> Activity
Go through the entries below and pick out every line with "example".

━━━ Source material

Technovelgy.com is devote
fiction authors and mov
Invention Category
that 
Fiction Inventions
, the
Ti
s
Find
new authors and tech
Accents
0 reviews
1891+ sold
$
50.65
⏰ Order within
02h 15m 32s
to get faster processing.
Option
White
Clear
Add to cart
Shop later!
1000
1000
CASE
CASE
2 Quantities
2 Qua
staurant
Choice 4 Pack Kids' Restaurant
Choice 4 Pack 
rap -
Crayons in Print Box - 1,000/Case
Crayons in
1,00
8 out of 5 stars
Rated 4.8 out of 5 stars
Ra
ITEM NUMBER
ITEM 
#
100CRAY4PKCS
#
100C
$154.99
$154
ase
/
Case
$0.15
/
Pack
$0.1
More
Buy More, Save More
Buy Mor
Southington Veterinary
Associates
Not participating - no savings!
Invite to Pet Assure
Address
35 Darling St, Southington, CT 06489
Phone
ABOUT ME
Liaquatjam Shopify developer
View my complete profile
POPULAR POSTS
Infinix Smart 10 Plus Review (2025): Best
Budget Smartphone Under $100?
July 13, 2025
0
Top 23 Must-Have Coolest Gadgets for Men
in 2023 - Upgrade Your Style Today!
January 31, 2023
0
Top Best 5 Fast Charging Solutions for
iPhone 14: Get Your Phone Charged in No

━━━━━━
━━━ Source material

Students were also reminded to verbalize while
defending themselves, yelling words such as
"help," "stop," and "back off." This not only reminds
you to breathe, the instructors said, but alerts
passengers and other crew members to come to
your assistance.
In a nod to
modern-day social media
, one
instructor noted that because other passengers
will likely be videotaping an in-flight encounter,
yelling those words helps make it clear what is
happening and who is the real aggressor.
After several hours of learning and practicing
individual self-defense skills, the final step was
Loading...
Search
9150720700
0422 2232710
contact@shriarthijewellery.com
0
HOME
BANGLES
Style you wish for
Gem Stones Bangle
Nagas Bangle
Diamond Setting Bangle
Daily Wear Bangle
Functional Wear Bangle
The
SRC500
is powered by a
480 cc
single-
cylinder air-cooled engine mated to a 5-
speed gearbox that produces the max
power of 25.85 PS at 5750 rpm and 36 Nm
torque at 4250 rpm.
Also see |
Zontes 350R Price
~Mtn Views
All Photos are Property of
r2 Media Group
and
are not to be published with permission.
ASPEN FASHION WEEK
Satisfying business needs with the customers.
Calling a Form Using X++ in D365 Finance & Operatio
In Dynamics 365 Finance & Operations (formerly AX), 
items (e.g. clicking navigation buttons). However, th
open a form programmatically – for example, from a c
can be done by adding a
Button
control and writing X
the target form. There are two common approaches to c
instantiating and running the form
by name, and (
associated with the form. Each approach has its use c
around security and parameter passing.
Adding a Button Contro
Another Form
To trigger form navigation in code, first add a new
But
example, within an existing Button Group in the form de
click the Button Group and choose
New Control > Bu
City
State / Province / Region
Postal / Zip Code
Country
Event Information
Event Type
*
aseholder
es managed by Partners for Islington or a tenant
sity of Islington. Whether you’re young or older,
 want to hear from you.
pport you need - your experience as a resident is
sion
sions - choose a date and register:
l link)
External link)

━━━━━━
━━━ Source material

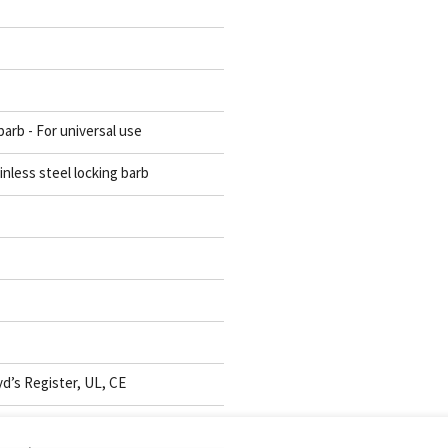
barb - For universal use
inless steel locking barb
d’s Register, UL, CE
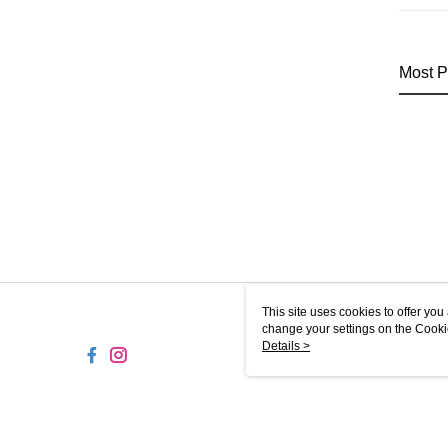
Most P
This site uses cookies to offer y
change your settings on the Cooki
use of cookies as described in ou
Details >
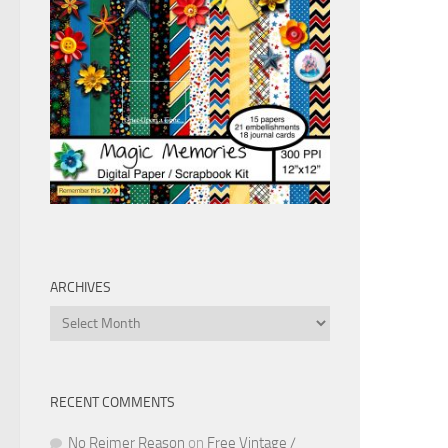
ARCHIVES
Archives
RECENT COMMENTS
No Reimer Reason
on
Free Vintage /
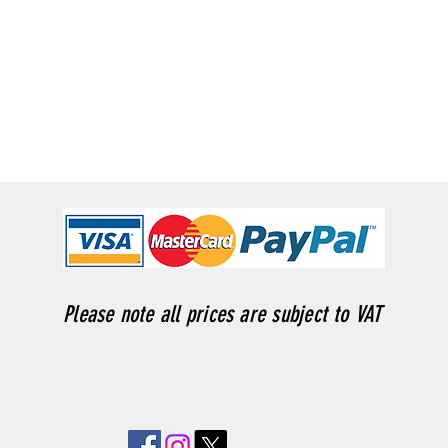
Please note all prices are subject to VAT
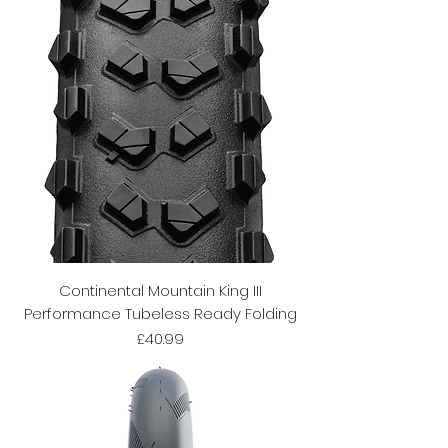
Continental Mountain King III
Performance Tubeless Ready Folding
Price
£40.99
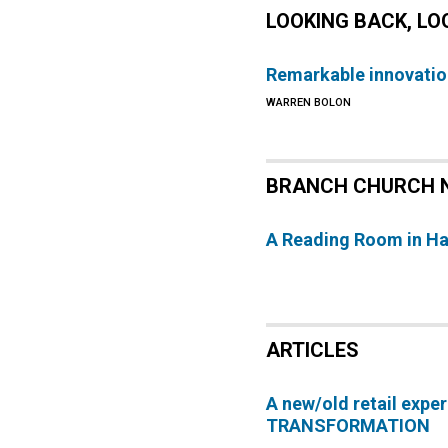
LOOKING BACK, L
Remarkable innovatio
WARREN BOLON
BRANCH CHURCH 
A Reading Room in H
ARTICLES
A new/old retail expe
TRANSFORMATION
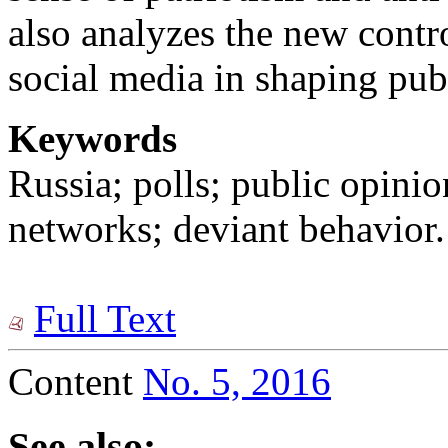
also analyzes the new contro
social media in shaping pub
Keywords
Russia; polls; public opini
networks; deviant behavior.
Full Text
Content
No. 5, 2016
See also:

━━━━━━

> Answer below
open a form programmatically – for example, from a c
example, within an existing Button Group in the form de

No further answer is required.